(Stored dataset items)
■ ■ ■ ■
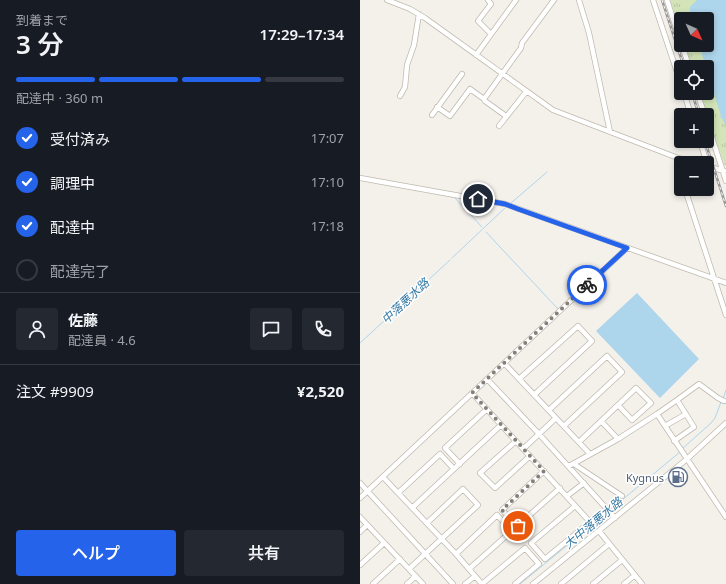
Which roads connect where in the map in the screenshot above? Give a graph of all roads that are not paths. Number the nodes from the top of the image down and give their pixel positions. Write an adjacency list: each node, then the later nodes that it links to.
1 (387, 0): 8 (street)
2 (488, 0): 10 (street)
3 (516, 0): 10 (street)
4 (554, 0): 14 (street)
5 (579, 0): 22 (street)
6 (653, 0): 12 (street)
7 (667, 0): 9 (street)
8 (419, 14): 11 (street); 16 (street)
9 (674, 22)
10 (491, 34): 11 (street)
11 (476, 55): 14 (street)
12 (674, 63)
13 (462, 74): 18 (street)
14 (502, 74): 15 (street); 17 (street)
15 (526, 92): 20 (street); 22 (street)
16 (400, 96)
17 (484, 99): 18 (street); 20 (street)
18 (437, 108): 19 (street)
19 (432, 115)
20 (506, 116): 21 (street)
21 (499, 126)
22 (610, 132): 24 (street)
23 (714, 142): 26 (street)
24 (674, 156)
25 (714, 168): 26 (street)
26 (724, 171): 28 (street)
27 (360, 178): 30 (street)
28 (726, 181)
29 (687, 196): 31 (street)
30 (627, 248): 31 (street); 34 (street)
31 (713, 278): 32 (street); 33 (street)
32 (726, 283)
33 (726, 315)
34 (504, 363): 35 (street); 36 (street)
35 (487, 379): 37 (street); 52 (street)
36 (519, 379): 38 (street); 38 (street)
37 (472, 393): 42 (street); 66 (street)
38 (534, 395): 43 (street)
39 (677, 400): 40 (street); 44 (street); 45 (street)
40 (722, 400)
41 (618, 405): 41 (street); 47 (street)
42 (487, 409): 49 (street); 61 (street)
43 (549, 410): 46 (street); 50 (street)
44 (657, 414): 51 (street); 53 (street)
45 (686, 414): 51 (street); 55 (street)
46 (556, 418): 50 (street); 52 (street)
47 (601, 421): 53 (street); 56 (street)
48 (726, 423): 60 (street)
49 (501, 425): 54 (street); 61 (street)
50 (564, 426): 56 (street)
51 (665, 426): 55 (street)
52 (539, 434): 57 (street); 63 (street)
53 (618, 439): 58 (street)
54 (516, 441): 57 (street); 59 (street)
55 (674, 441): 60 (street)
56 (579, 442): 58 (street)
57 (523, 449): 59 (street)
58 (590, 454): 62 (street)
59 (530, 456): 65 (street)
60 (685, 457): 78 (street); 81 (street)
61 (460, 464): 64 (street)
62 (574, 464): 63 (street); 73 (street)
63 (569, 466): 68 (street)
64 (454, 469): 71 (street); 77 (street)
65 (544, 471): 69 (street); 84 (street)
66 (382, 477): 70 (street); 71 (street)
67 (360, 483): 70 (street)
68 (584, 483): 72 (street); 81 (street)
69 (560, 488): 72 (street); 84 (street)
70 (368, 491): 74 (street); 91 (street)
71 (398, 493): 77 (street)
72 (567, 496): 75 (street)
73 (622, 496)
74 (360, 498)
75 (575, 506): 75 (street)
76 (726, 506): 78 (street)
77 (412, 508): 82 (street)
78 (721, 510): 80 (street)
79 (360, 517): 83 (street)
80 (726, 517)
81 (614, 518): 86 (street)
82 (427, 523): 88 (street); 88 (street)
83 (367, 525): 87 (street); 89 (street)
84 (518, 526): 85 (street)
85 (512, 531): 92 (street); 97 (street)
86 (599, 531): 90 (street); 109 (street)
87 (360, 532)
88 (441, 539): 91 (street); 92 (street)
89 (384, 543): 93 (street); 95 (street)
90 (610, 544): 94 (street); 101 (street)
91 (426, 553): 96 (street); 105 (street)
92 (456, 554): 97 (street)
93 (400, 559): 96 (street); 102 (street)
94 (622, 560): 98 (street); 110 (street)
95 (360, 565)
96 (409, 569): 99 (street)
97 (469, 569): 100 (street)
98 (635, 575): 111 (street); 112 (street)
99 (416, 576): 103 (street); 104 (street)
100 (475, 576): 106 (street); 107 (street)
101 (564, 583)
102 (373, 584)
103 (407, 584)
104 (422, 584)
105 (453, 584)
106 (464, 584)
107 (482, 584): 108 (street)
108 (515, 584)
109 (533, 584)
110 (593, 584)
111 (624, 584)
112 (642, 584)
■ ■ ■ ■
* WORK TO COMPLETE *
Your answer is an exact copy of the records above, stripped of pictures.

* RESPONSE BOX *
Which roads connect where in the map in the screenshot above? Give a graph of all roads that are not paths. Number the nodes from the top of the image down and give their pixel positions. Write an adjacency list: each node, then the later nodes that it links to.
1 (387, 0): 8 (street)
2 (488, 0): 10 (street)
3 (516, 0): 10 (street)
4 (554, 0): 14 (street)
5 (579, 0): 22 (street)
6 (653, 0): 12 (street)
7 (667, 0): 9 (street)
8 (419, 14): 11 (street); 16 (street)
9 (674, 22)
10 (491, 34): 11 (street)
11 (476, 55): 14 (street)
12 (674, 63)
13 (462, 74): 18 (street)
14 (502, 74): 15 (street); 17 (street)
15 (526, 92): 20 (street); 22 (street)
16 (400, 96)
17 (484, 99): 18 (street); 20 (street)
18 (437, 108): 19 (street)
19 (432, 115)
20 (506, 116): 21 (street)
21 (499, 126)
22 (610, 132): 24 (street)
23 (714, 142): 26 (street)
24 (674, 156)
25 (714, 168): 26 (street)
26 (724, 171): 28 (street)
27 (360, 178): 30 (street)
28 (726, 181)
29 (687, 196): 31 (street)
30 (627, 248): 31 (street); 34 (street)
31 (713, 278): 32 (street); 33 (street)
32 (726, 283)
33 (726, 315)
34 (504, 363): 35 (street); 36 (street)
35 (487, 379): 37 (street); 52 (street)
36 (519, 379): 38 (street); 38 (street)
37 (472, 393): 42 (street); 66 (street)
38 (534, 395): 43 (street)
39 (677, 400): 40 (street); 44 (street); 45 (street)
40 (722, 400)
41 (618, 405): 41 (street); 47 (street)
42 (487, 409): 49 (street); 61 (street)
43 (549, 410): 46 (street); 50 (street)
44 (657, 414): 51 (street); 53 (street)
45 (686, 414): 51 (street); 55 (street)
46 (556, 418): 50 (street); 52 (street)
47 (601, 421): 53 (street); 56 (street)
48 (726, 423): 60 (street)
49 (501, 425): 54 (street); 61 (street)
50 (564, 426): 56 (street)
51 (665, 426): 55 (street)
52 (539, 434): 57 (street); 63 (street)
53 (618, 439): 58 (street)
54 (516, 441): 57 (street); 59 (street)
55 (674, 441): 60 (street)
56 (579, 442): 58 (street)
57 (523, 449): 59 (street)
58 (590, 454): 62 (street)
59 (530, 456): 65 (street)
60 (685, 457): 78 (street); 81 (street)
61 (460, 464): 64 (street)
62 (574, 464): 63 (street); 73 (street)
63 (569, 466): 68 (street)
64 (454, 469): 71 (street); 77 (street)
65 (544, 471): 69 (street); 84 (street)
66 (382, 477): 70 (street); 71 (street)
67 (360, 483): 70 (street)
68 (584, 483): 72 (street); 81 (street)
69 (560, 488): 72 (street); 84 (street)
70 (368, 491): 74 (street); 91 (street)
71 (398, 493): 77 (street)
72 (567, 496): 75 (street)
73 (622, 496)
74 (360, 498)
75 (575, 506): 75 (street)
76 (726, 506): 78 (street)
77 (412, 508): 82 (street)
78 (721, 510): 80 (street)
79 (360, 517): 83 (street)
80 (726, 517)
81 (614, 518): 86 (street)
82 (427, 523): 88 (street); 88 (street)
83 (367, 525): 87 (street); 89 (street)
84 (518, 526): 85 (street)
85 (512, 531): 92 (street); 97 (street)
86 (599, 531): 90 (street); 109 (street)
87 (360, 532)
88 (441, 539): 91 (street); 92 (street)
89 (384, 543): 93 (street); 95 (street)
90 (610, 544): 94 (street); 101 (street)
91 (426, 553): 96 (street); 105 (street)
92 (456, 554): 97 (street)
93 (400, 559): 96 (street); 102 (street)
94 (622, 560): 98 (street); 110 (street)
95 (360, 565)
96 (409, 569): 99 (street)
97 (469, 569): 100 (street)
98 (635, 575): 111 (street); 112 (street)
99 (416, 576): 103 (street); 104 (street)
100 (475, 576): 106 (street); 107 (street)
101 (564, 583)
102 (373, 584)
103 (407, 584)
104 (422, 584)
105 (453, 584)
106 (464, 584)
107 (482, 584): 108 (street)
108 (515, 584)
109 (533, 584)
110 (593, 584)
111 (624, 584)
112 (642, 584)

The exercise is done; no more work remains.